What Michael Novak was actually referring to is the fact that people who say they go to church in surveys vote one way or another, but sociologists know a lot of people say they go to church and don't actually go to church. We don't need that kind of rhetoric. We don't need to claim and make claims like that. We saw an awful lot of that. For Mr. Novak to say that Republicans were angry, it seems to me the Democrats were the ones who had the cause to be angry over and over and over again at the complete intransigence of the Republicans. But it's that kind of debate that most Americans don't engage in and I'm glad they don't. I'm glad they don't feel like me; I'm angry. I'm glad they're not angry.

MARGARET WARNER: So you're agreeing with the idea that it is really the political class or, as you put it, the intellectual class that has this great divide or raw feelings but not ordinary Americans, you don't think?

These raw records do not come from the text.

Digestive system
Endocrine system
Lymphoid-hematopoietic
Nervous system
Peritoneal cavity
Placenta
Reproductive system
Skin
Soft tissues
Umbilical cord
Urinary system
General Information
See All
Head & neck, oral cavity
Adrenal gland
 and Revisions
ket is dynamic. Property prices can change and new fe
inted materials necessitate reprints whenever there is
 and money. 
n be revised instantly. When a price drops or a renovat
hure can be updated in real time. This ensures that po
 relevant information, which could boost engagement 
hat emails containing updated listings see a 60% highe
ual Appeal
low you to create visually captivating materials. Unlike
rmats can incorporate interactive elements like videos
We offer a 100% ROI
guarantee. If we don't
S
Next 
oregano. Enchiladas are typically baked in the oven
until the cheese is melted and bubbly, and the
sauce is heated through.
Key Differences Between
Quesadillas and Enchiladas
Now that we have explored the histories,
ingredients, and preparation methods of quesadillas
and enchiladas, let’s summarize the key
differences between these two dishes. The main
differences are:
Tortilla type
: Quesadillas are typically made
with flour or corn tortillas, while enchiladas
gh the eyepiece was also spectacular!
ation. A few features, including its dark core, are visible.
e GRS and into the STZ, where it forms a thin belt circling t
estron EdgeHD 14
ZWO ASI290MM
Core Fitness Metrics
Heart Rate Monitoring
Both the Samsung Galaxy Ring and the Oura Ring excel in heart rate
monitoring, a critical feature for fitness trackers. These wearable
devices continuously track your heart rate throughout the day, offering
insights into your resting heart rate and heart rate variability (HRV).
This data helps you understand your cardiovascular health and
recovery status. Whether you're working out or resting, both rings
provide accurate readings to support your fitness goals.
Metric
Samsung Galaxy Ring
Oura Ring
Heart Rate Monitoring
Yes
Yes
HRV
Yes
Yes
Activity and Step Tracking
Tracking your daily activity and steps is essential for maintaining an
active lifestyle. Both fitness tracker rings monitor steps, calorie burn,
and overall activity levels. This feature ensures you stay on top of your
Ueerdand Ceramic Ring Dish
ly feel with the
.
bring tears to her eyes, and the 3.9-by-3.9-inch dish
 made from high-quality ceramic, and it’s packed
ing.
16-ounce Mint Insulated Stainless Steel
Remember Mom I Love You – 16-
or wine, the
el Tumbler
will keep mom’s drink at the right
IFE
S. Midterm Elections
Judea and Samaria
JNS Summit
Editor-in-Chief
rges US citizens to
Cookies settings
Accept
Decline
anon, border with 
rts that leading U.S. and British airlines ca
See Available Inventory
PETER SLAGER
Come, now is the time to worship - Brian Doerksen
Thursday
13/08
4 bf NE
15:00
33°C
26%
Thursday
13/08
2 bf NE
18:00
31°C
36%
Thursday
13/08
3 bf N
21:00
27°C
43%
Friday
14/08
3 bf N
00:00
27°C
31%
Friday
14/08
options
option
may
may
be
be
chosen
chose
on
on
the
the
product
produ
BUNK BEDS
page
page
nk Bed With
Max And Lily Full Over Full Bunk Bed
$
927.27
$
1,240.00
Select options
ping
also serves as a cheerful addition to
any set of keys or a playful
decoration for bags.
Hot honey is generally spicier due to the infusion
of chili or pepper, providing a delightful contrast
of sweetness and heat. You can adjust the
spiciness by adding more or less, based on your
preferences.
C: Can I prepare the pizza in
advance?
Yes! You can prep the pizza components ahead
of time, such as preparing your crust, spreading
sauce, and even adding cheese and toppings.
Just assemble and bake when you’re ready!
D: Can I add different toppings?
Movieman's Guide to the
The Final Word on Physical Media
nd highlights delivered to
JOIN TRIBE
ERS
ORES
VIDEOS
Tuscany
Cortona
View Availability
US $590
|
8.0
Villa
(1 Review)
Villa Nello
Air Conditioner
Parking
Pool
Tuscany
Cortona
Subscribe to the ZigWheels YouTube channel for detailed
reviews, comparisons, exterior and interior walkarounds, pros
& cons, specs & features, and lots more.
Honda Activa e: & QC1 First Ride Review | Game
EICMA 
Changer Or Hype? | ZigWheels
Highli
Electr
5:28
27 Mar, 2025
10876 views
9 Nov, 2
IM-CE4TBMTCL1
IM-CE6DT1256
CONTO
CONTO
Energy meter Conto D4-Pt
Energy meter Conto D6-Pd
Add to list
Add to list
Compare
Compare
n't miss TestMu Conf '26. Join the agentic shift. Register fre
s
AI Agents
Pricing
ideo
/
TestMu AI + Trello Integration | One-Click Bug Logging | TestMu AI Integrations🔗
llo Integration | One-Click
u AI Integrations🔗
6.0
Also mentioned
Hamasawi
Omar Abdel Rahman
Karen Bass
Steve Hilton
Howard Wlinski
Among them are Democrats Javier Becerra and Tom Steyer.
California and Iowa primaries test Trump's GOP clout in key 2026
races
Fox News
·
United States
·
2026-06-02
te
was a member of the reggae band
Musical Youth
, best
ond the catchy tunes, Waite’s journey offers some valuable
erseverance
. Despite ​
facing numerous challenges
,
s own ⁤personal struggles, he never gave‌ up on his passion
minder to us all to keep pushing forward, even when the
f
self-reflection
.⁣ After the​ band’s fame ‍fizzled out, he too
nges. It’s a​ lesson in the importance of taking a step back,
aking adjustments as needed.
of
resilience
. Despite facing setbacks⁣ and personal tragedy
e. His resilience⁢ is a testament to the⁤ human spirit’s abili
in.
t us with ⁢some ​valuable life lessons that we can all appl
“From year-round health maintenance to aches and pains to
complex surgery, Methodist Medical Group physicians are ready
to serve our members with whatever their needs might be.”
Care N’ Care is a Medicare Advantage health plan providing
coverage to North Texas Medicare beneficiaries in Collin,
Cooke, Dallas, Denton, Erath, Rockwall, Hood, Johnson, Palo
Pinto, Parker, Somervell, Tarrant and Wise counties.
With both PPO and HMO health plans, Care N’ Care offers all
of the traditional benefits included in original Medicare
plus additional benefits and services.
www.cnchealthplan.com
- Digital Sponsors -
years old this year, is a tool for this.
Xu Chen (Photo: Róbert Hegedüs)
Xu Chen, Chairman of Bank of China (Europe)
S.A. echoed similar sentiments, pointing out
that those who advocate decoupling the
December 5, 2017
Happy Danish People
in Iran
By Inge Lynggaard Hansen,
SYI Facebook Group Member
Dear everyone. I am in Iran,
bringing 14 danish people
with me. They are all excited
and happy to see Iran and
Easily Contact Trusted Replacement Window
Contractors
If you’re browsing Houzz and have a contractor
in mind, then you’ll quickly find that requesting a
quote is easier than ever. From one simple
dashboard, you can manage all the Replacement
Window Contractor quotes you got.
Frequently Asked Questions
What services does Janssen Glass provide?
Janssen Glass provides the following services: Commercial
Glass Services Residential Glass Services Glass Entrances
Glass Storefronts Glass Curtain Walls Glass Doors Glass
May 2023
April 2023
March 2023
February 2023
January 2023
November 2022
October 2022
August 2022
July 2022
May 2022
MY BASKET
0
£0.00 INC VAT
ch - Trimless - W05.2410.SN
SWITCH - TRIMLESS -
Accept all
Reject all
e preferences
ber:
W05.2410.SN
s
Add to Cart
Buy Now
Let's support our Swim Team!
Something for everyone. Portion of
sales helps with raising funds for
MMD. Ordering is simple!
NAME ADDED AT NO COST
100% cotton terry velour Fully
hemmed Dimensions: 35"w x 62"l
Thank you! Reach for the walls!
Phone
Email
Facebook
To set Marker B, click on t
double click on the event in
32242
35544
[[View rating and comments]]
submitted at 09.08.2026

ALAN WOLFE: That's right. I almost people there are people I've known for a long time, many conservatives and good friends, I barely want to talk to them right now given the anger that I feel. But I'll repeat that's not the way Americans out there in the country feel. Thank God for them, thank God the people are not as passionate about these things as I am and I'm sure as Michael Novak is.

MARGARET WARNER: Michael Novak.

MICHAEL NOVAK: I like the point about passion but it's not the only thing. I was impressed by the numbers that considerably higher black turnout in many areas, including Florida. That's a very good sign. I don't know how much passion it entails but it entails the determination to go out and do something. That's quite good enough for me.

MARGARET WARNER: But then do you think picking up on the taped piece we just ran, given what part of happened and most of the higher error rates were in the black and poorer precincts that going back to how our institutions fair, that our electoral system did not fair as well as it might have?

MICHAEL NOVAK: I don't think the electoral machinery faired as well both human and technical probably. But it's quite striking that nobody is saying it is deliberate but most of the precincts were in control of the party who had benefited by the higher turnout.

WENDY KAMINER: Well, actually, people are saying it was deliberate. Some people are saying it is at least not exactly an unconscious racism, but a kind of subtle racism in the fact that the worst voting machines in Florida tended to be in the black districts, and in the fact that these unreliable lists of alleged felons tended to disproportionately target African Americans. Some people do see a deliberation in that. And if we don't address the problems in the electoral system in the next couple of years, we are going to see a great deal more cynicism than we see today.

MARGARET WARNER: All right. Stephen Carter, your final thoughts.

STEPHEN CARTER: Well, two very quick thoughts. One is on the subject we were just talking about. It is very important I think for the Bush administration to make a very high priority of investigating what went on in the voting in Florida, having the Justice Department look into that. The NAACP is planning litigation under the Voting Rights Act as I think they probably should. But at the same time I think it's very important for whether it's the intellectual class, the elite, or the people in the street, whoever... wherever the rhetoric comes from, I think what has to be toned down on the Democratic and Republican sides is the sense that somebody stole or tried to steal the election. What you had was two people, two parties going at each other passionately, head to head. It got a little out of hand about it now is the time to stop worrying about who stole what and start thinking about the future.

MARGARET WARNER: All right. Thank you all four very much.